* _Passage for review_
/---

My First 365 Days at Databricks

Though celebrating 1 year anniversary, have been binge watching Databricks for the last 5.5 years (out of its 9-year existence) when I came close to joining Databricks but decided to join AWS (Amazon Web Services) instead. Now, when trying to connect the dots back together, it all made sense. The lessons learned at AWS for 4.5 years from leading a solution architect team to being the first few team members building and scaling AWS’s competitive intelligence flywheel proved to be valuable. All the pieces of the puzzle fit together.

Today I want to share with you three stories from my work at Databricks and what makes Databricks culture of innovation unique. That’s it. No big deal. Just three stories and three peculiar things about Databricks culture.

The first story is about Customer Obsession. Customer obsession put in practice in the form of working backwards from customers. At the Spark Summit 2018, Michael Armbrust, distinguished software engineer at Databricks, had a casual conversation with Dominique Brezinski, distinguished engineer at Apple. Dominique aka Dom, who heads up efforts around intrusion monitoring and threat response, was picking Michael’s brain on how to address the processing demands created by Apple’s massive volumes of concurrent batch and streaming workloads (petabytes of log and telemetry data per day). Apple could not use data warehouses for this use case because data warehouses are cost-prohibitive for massive event data, data warehouses do not support real-time streaming use cases which were essential for intrusion detection, and data warehouses lack support for advanced machine learning, which is needed to detect zero-day attacks and other suspicious patterns. So building it on a data lake was the only feasible option at the time, but they were struggling with pipelines failing due to a large number of concurrent streaming and batch jobs and weren’t able to ensure transactional consistency and data accessibility for all of their data. So, the two of them came together to discuss the need for the unification of data warehousing and AI, planting the seed that bloomed into Delta Lake as we now know it. This is a classic example of how Databricks works backwards from customers to help data teams solve world’s toughest problems from drug discovery to precision agriculture to sustainability, you name it.

\---

* _Questions_
A - From the post about a first year at Databricks, list each reason it gives for why Apple could not use data warehouses for its intrusion-monitoring use case.
B - Duplicate the part of the Databricks anniversary post that begins at the words "Though celebrating 1" and ends after the words "puzzle fit together.".

* _Record excerpts_
/---

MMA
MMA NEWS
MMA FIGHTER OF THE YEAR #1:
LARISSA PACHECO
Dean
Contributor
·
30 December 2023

\---
/---

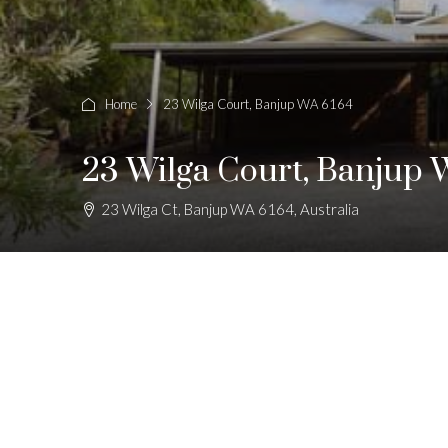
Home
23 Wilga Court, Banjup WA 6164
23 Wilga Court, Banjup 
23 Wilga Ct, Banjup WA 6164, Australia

\---

* _Answer section_
A -
- Data warehouses are cost-prohibitive for massive event data.
- Data warehouses do not support real-time streaming use cases, which were essential for intrusion detection.
- Data warehouses lack support for advanced machine learning, which is needed to detect zero-day attacks and other suspicious patterns.

B -
Though celebrating 1 year anniversary, have been binge watching Databricks for the last 5.5 years (out of its 9-year existence) when I came close to joining Databricks but decided to join AWS (Amazon Web Services) instead. Now, when trying to connect the dots back together, it all made sense. The lessons learned at AWS for 4.5 years from leading a solution architect team to being the first few team members building and scaling AWS’s competitive intelligence flywheel proved to be valuable. All the pieces of the puzzle fit together.